July 11, 2005
Cell Phone Links Disabled in New York Tunnels
NEW YORK (Reuters) -- Cellular phone service has been shut off in four busy New York commuter tunnels since last week's deadly blasts in London, officials said on Monday.
No specific reason was given for the move but cell phones have been used to trigger bombs in the past.
The move came immediately after the bombings in London on Thursday, said a spokesman for the Port Authority of New York and New Jersey, which oversees operation of the Lincoln and Holland tunnels.
New York has remained on high alert for another attack following the Sept. 11, 2001, hijacked plane attacks, which destroyed the World Trade Center's twin towers.
In March 2004 bombs in Madrid that killed 191 people on trains were fitted to mobile phones, using the alarms as timers. Police in London have said they believe the subway bombs there were detonated by timers.
"Following the bombings in London, as a security precaution, the Port Authority required that cell phone service be suspended inside the Lincoln and Holland tunnels," said Tony Ciavolella, a Port Authority spokesman. "This was an initiative we put into place for the safety and security of the public."

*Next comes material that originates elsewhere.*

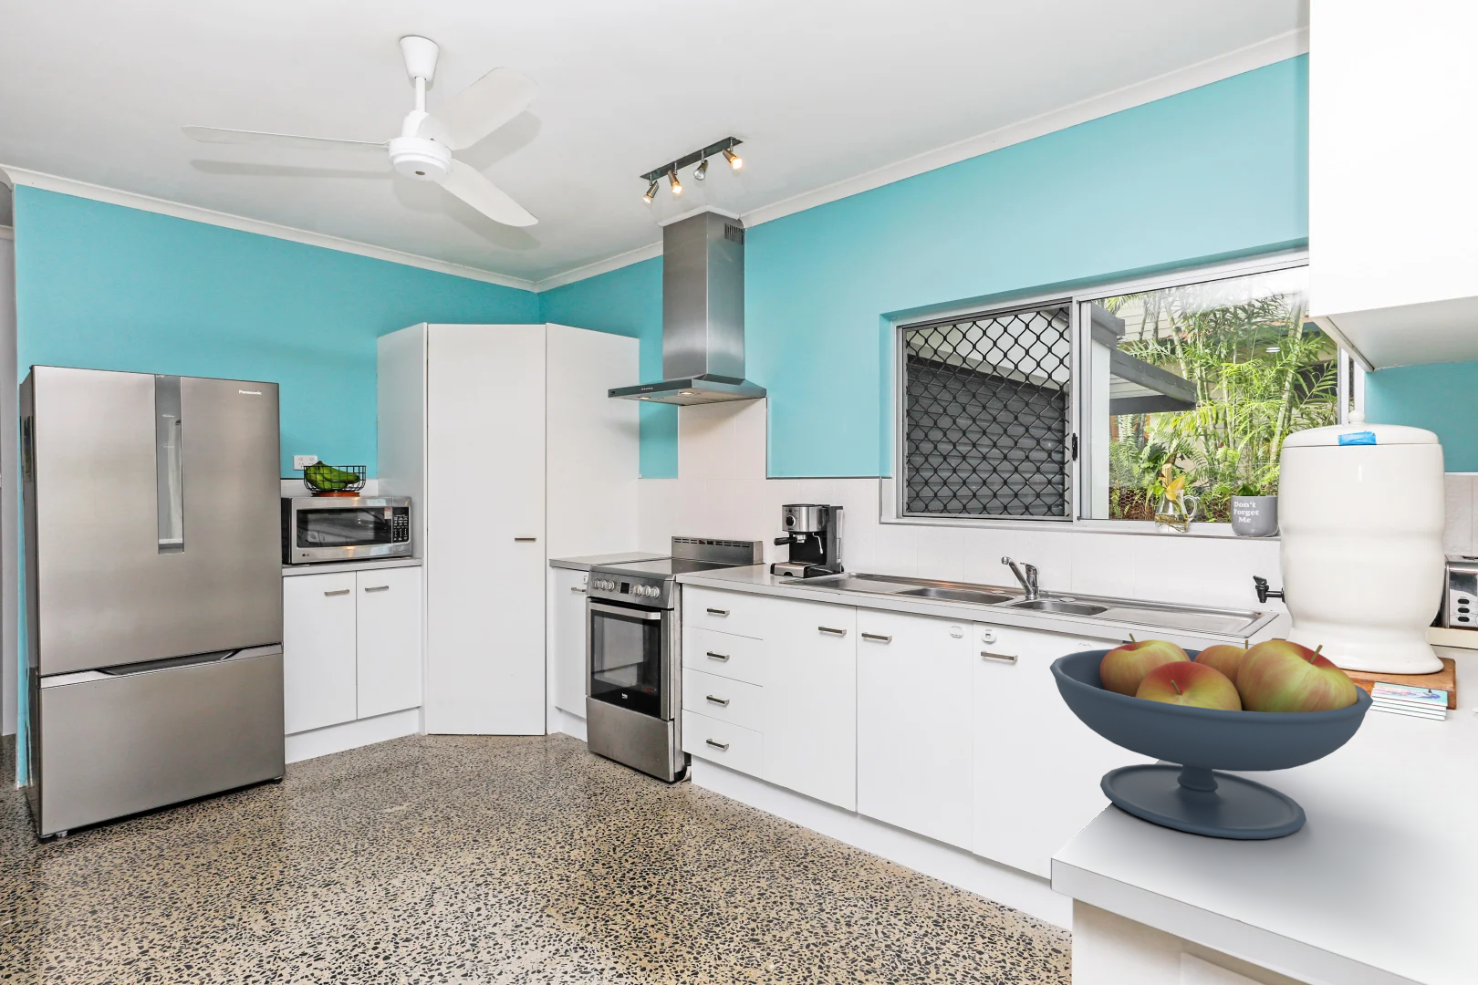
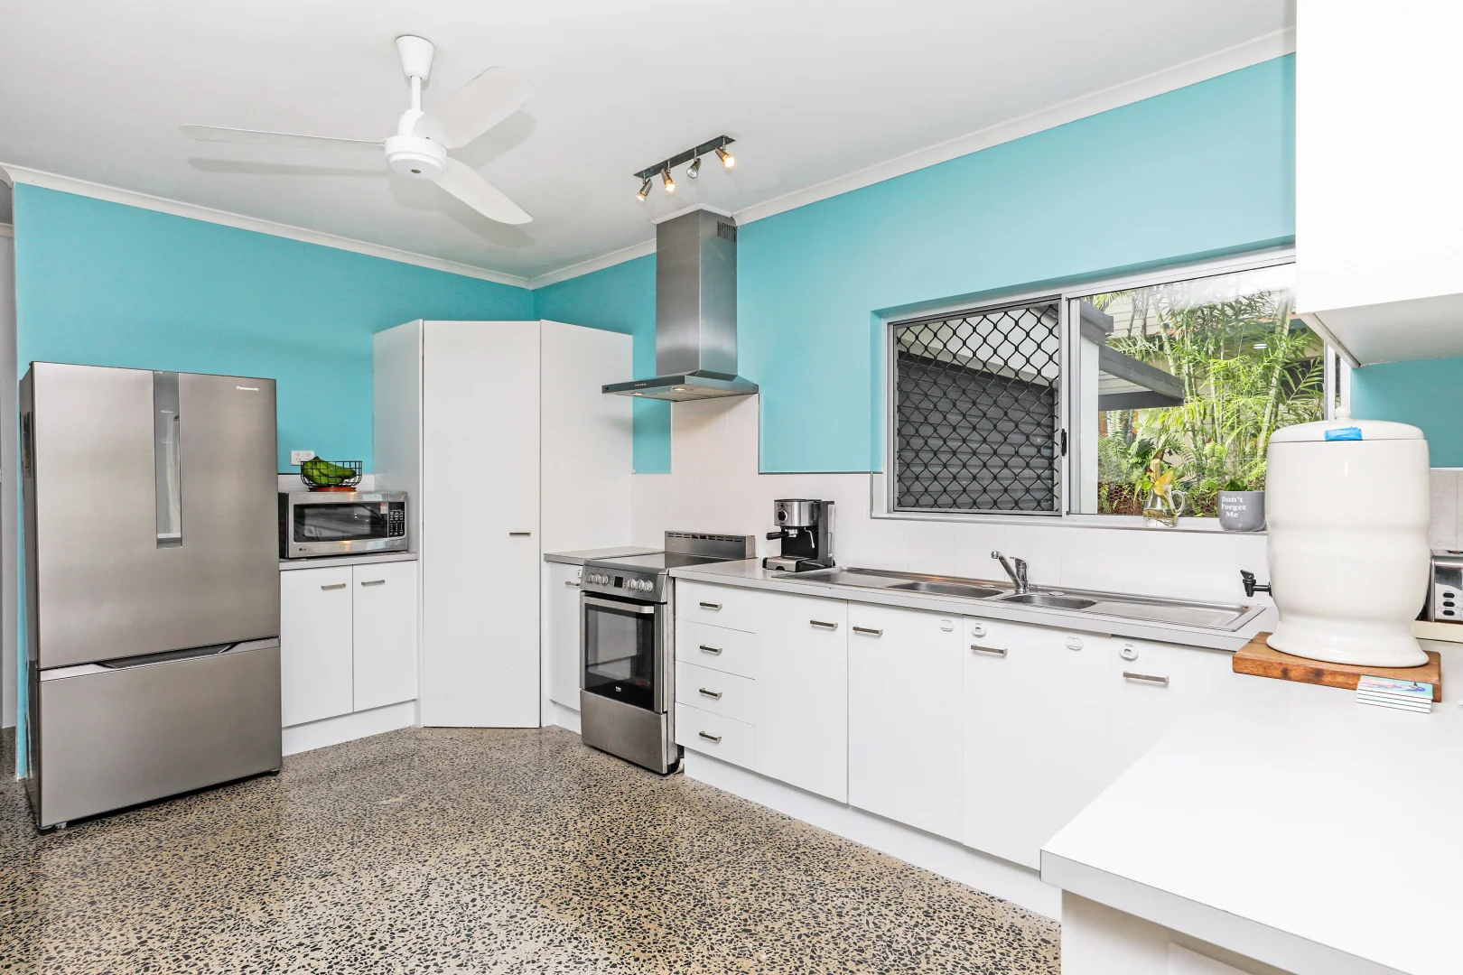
- fruit bowl [1049,632,1374,840]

The service will be disabled until further notice, Ciavolella said.
A spokesman for the New York Police Department said officials would weigh the benefits of disabled service against allowing cell phone service in the tunnels so the public could report suspicious packages or individuals.
Verizon Wireless spokesman Jeffrey Nelson said the Port Authority and the Metropolitan Transportation Authority had advised Verizon Wireless that they had discontinued cell phone service in the tunnels. Verizon Wireless is a venture of Verizon Communications and Vodafone, the country's second biggest mobile service.
Nelson said Verizon Wireless hoped service in the tunnels would be restored as quickly as possible and said he was not aware of any other U.S. cities taking similar actions.
"There's lots of different ways to use the cell phone as a trigger device," said Ken Dulaney, a wireless analyst for technology market research firm Gartner Inc.
But he added: "If you stop a cell phone, there are myriad other ways to trigger bombs."